原文:
==========
診察における問診の重要性は今も昔も変わらないはずであったが、どうもこの頃典型例が減少し思わぬ伏兵というか非典型例に出くわすようになった。検査の進歩により診断力が上がり、以前は見逃されていた症例が捉えられるようになった側面もあるとは思うが、それだけでなく確かに非典型例が増えてきている印象がある。
インフルエンザは鼻水や咳嗽といった感冒症状が先行しない急激な高熱発症が特徴で、倦怠感や多発関節痛などを伴うので流行期には話を聞いただけで検査をする前に診断が付くのだが、この頃は軽症非典型例が結構ある。
どうされましたか?。二三日前から喉が痛いんです。熱は?。37C前後の微熱が続いてます。咳や痰は?。少し出ます。だるいですか?たいしてだるくありません。診察では咽頭に軽度の発赤を認める他には異常がない。
唯一引っ掛かるのは微熱ではあるが熱が続いているところだ。違うと思いますがインフルエンザの検査をしておきますか?。はあ、お願いします。と答えるので、医者患者とも違うだろうなと思いながら検査をするとばっちりA型インフルエンザが陽性だったりする症例に出くわす。
==========
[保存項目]
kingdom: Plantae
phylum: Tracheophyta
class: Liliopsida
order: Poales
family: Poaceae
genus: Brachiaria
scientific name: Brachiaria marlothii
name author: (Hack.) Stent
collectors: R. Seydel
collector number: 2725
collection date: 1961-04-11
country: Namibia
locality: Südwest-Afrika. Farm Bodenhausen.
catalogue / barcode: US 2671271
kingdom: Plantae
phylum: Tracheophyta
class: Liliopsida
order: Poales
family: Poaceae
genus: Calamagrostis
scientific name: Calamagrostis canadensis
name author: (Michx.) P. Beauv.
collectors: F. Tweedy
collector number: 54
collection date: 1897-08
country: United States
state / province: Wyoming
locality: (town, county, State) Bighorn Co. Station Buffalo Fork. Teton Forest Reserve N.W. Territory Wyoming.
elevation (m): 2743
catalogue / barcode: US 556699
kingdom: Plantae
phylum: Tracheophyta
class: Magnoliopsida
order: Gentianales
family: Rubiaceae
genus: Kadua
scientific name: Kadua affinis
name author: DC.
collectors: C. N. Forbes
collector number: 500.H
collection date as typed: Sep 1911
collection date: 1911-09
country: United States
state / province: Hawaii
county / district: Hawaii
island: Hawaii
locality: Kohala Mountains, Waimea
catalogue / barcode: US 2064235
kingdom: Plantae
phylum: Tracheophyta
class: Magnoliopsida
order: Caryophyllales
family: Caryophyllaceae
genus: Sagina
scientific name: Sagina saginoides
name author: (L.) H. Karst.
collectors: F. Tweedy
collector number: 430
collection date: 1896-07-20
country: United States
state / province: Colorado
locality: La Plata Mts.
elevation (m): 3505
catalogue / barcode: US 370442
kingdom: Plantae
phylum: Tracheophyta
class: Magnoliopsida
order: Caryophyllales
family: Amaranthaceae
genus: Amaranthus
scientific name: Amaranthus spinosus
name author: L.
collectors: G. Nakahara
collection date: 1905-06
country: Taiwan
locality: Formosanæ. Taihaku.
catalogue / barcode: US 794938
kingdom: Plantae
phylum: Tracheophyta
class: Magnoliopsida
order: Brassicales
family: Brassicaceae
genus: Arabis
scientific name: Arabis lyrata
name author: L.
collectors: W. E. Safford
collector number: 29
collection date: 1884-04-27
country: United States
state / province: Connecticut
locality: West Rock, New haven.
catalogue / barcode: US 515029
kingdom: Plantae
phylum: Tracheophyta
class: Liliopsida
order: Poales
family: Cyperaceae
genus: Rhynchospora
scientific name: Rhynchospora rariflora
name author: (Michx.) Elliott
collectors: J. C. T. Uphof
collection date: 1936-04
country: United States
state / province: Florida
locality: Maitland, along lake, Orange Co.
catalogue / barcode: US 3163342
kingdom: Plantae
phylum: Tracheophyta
==========
作業項目 1: 原文の「診察における問診の重要性は今」から「赤を認める他には異常がない。」までをすべて書き写し、その中の「問診」を「病歴聴取」に変えてください。
作業項目 2: インフルエンザの非典型例についての文章を、最後の文のあとから書き継いでください。
行は使わなくてかまいません。

解答 1:
診察における病歴聴取の重要性は今も昔も変わらないはずであったが、どうもこの頃典型例が減少し思わぬ伏兵というか非典型例に出くわすようになった。検査の進歩により診断力が上がり、以前は見逃されていた症例が捉えられるようになった側面もあるとは思うが、それだけでなく確かに非典型例が増えてきている印象がある。
インフルエンザは鼻水や咳嗽といった感冒症状が先行しない急激な高熱発症が特徴で、倦怠感や多発関節痛などを伴うので流行期には話を聞いただけで検査をする前に診断が付くのだが、この頃は軽症非典型例が結構ある。
どうされましたか?。二三日前から喉が痛いんです。熱は?。37C前後の微熱が続いてます。咳や痰は?。少し出ます。だるいですか?たいしてだるくありません。診察では咽頭に軽度の発赤を認める他には異常がない。

解答 2:
インフルエンザワクチンが打ってあったんだ。それで軽いんですねと言えればよいのだが、ワクチンは打っていませんとお答えになる。ああ、そうですか、熱は高くないけど、インフルエンザのお薬は飲んでおきましょう、会社はちょっと休んで頂くことになりますと、続けることになる。
インフルエンザだけでなく、盲腸(急性虫垂炎)なども非典型例が増えたように思う。
何だか変だというのでは、非科学的で頼りないが、気候も景気も人心も昔聞き知っていたものと違ってきた。